The Infocast can run any of the surprisingly diverse collection of widgets—RSS readers, games, and everything in between—that have been developed for the Chumby OS. There are more than 1,500 applications available for free.
The device costs about twice as much as the typical Wi-Fi-equipped picture frame, but it does a whole lot more than display photos. The Infocast can play simple games, display your Facebook and Twitter updates, play YouTube videos, retrieve stock quotes, and stream music from its own memory or from a connected storage device.

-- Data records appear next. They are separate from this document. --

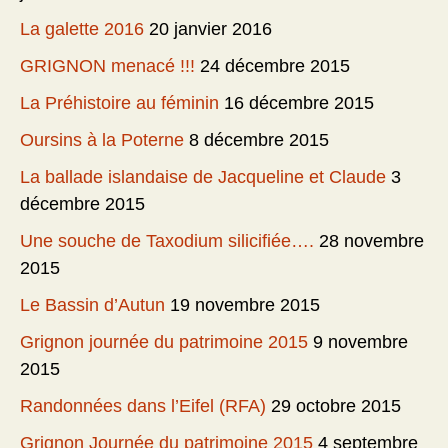
La galette 2016
20 janvier 2016
GRIGNON menacé !!!
24 décembre 2015
La Préhistoire au féminin
16 décembre 2015
Oursins à la Poterne
8 décembre 2015
La ballade islandaise de Jacqueline et Claude
3
décembre 2015
Une souche de Taxodium silicifiée….
28 novembre
2015
Le Bassin d’Autun
19 novembre 2015
Grignon journée du patrimoine 2015
9 novembre
2015
Randonnées dans l’Eifel (RFA)
29 octobre 2015
Grignon Journée du patrimoine 2015
4 septembre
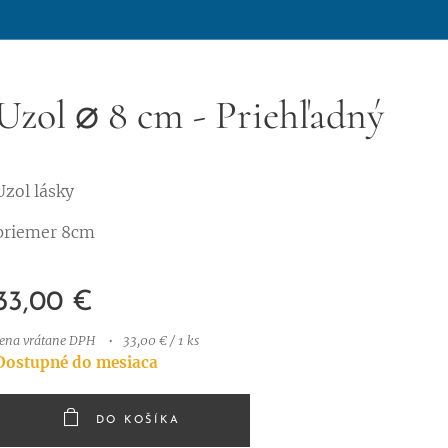
Uzol ⌀ 8 cm - Priehľadný
Uzol lásky
priemer 8cm
33,00
€
cena vrátane DPH
33,00 € / 1 ks
Dostupné do mesiaca
DO KOŠÍKA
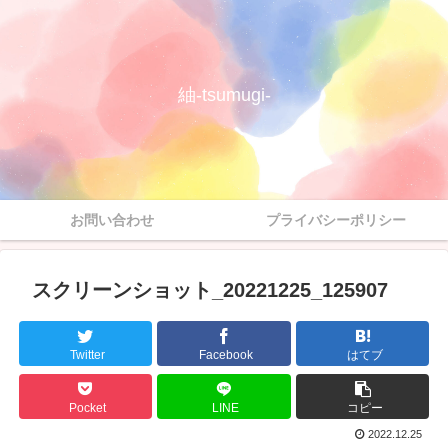
紬-tsumugi-
お問い合わせ
プライバシーポリシー
スクリーンショット_20221225_125907
Twitter
Facebook
はてブ
Pocket
LINE
コピー
2022.12.25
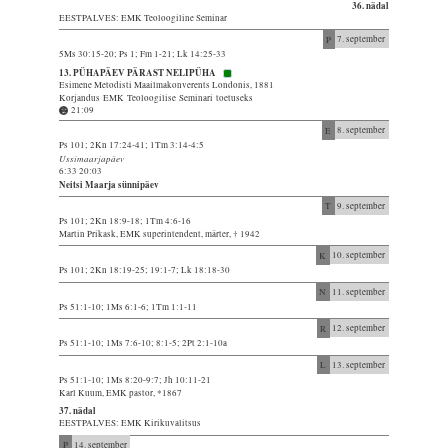
36. nädal
EESTPALVES: EMK Teoloogiline Seminar
P
7. september
5Ms 30:15-20; Ps 1; Fm 1-21; Lk 14:25-33
13. PÜHAPÄEV PÄRAST NELIPÜHA
Esimene Metodisti Maailmakonverents Londonis, 1881
Korjandus EMK Teoloogilise Seminari toetuseks
21:09
E
8. september
Ps 101; 2Kn 17:24-41; 1Tm 3:14-4:5
Ussimaarjapäev
6:33 20:03
Neitsi Maarja sünnipäev
T
9. september
Ps 101; 2Kn 18:9-18; 1Tm 4:6-16
Martin Prikask, EMK superintendent, märter, † 1942
K
10. september
Ps 101; 2Kn 18:19-25; 19:1-7; Lk 18:18-30
N
11. september
Ps 51:1-10; 1Ms 6:1-6; 1Tm 1:1-11
R
12. september
Ps 51:1-10; 1Ms 7:6-10; 8:1-5; 2Pt 2:1-10a
L
13. september
Ps 51:1-10; 1Ms 8:20-9:7; Jh 10:11-21
Karl Kuum, EMK pastor, *1867
37. nädal
EESTPALVES: EMK Kirikuvalitsus
P
14. september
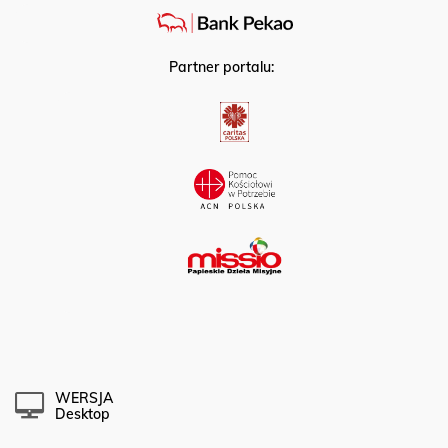
Partner portalu:
WERSJA
Desktop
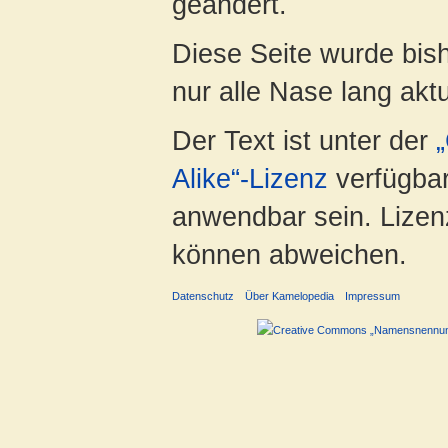
geändert.
Diese Seite wurde bish
nur alle Nase lang aktua
Der Text ist unter der
Alike“-Lizenz
verfügbar
anwendbar sein. Lizenz
können abweichen.
Datenschutz
Über Kamelopedia
Impressum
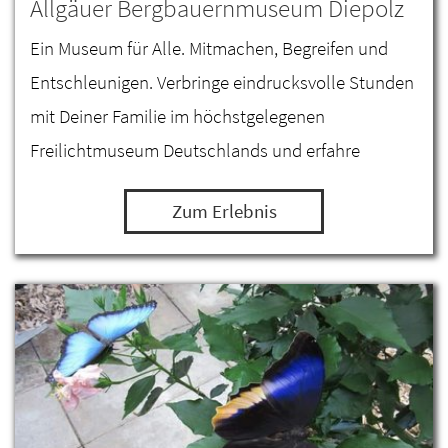
Allgäuer Bergbauernmuseum Diepolz
Ein Museum für Alle. Mitmachen, Begreifen und
Entschleunigen. Verbringe eindrucksvolle Stunden
mit Deiner Familie im höchstgelegenen
Freilichtmuseum Deutschlands und erfahre
Wissenswertes über die Milch- und Alpwirtschaft
Zum Erlebnis
im Allgäu.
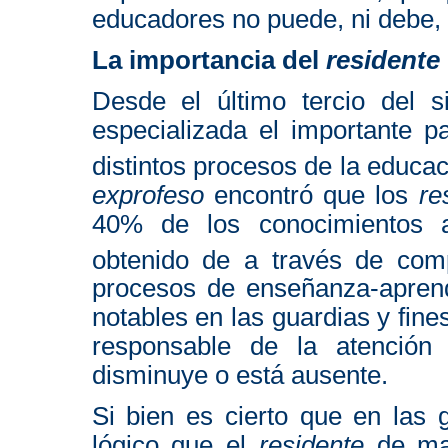
educadores no puede, ni debe,
La importancia del
residente
Desde el último tercio del si
especializada el importante p
distintos procesos de la educa
exprofeso
encontró que los
re
40% de los conocimientos a
obtenido de a través de com
procesos de enseñanza-aprend
notables en las guardias y fi
responsable de la atención
disminuye o está ausente.
Si bien es cierto que en las 
lógico que el
residente
de may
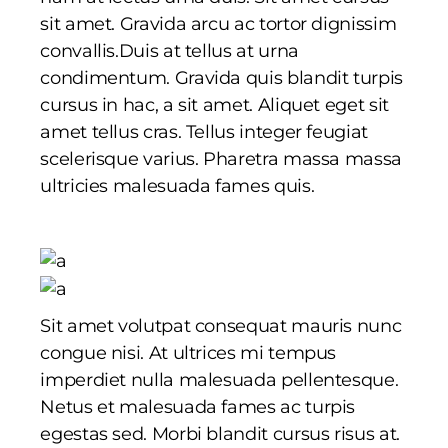
sit amet. Gravida arcu ac tortor dignissim
convallis.Duis at tellus at urna
condimentum. Gravida quis blandit turpis
cursus in hac, a sit amet. Aliquet eget sit
amet tellus cras. Tellus integer feugiat
scelerisque varius. Pharetra massa massa
ultricies malesuada fames quis.
Sit amet volutpat consequat mauris nunc
congue nisi. At ultrices mi tempus
imperdiet nulla malesuada pellentesque.
Netus et malesuada fames ac turpis
egestas sed. Morbi blandit cursus risus at.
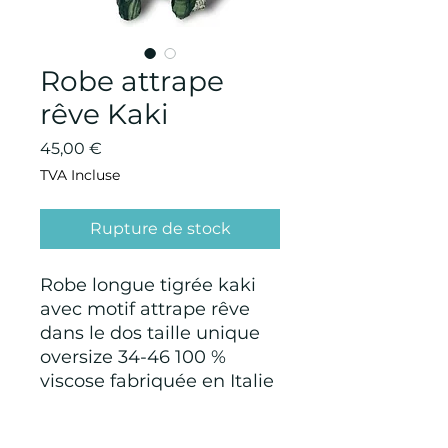
Robe attrape
rêve Kaki
Prix
45,00 €
TVA Incluse
Rupture de stock
Robe longue tigrée kaki
avec motif attrape rêve
dans le dos taille unique
oversize 34-46 100 %
viscose fabriquée en Italie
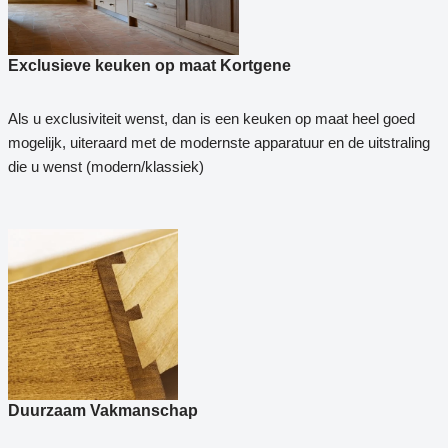
Exclusieve keuken op maat Kortgene
Als u exclusiviteit wenst, dan is een keuken op maat heel goed
mogelijk, uiteraard met de modernste apparatuur en de uitstraling
die u wenst (modern/klassiek)
Duurzaam Vakmanschap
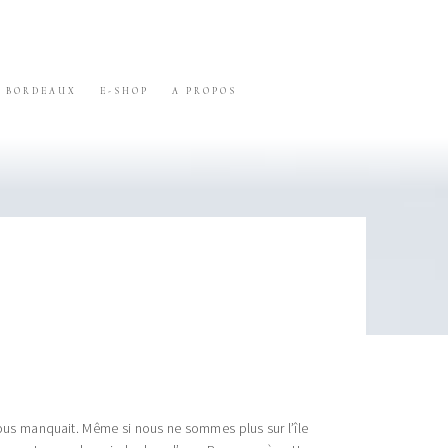
BORDEAUX
E-SHOP
A PROPOS
nous manquait. Même si nous ne sommes plus sur l’île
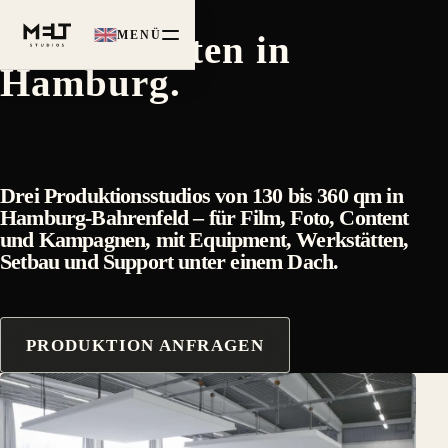
Studio mieten in
MENÜ
Hamburg.
Drei Produktionsstudios von 130 bis 360 qm in
Hamburg-Bahrenfeld – für Film, Foto, Content
und Kampagnen, mit Equipment, Werkstätten,
Setbau und Support unter einem Dach.
PRODUKTION ANFRAGEN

It can also connect to your Pandora account or play any Internet radio station available via ShoutCast or Chumby’s Blue Octy Radio.
The Infocast's speakers do a poor job of representing its audio capabilities; fortunately, there's a headphone jack for headphones or external speakers.
The Infocast doesn’t have a hard-wired network interface, relying instead on your 802.11b/g wireless connection. In addition to accessing storage devices on your network, the box has two USB 2.0 ports in the rear and two memory card readers on the left side to accommodate CompactFlash, SD, MMC, xD, and Memory Stick flash-memory media. Don’t judge the Infocast’s audio capabilities based on the chintzy stereo speakers mounted behind the display, they sound terrible. We were much happier with what we heard when we connected B&W’s exquisite P5 headphones.
The two USB ports in the back and these memory card readers on the side give the Infocast plenty of I/O options.
Musically speaking, the Infocast is no substitute for a Squeezebox Touch, but it makes a great alarm clock. It’s no substitute for an all-in-one PC, either, because you can’t really produce anything with it. But it is fun and very easy to use, and its $170 price tag is almost low enough to render it an impulse buy.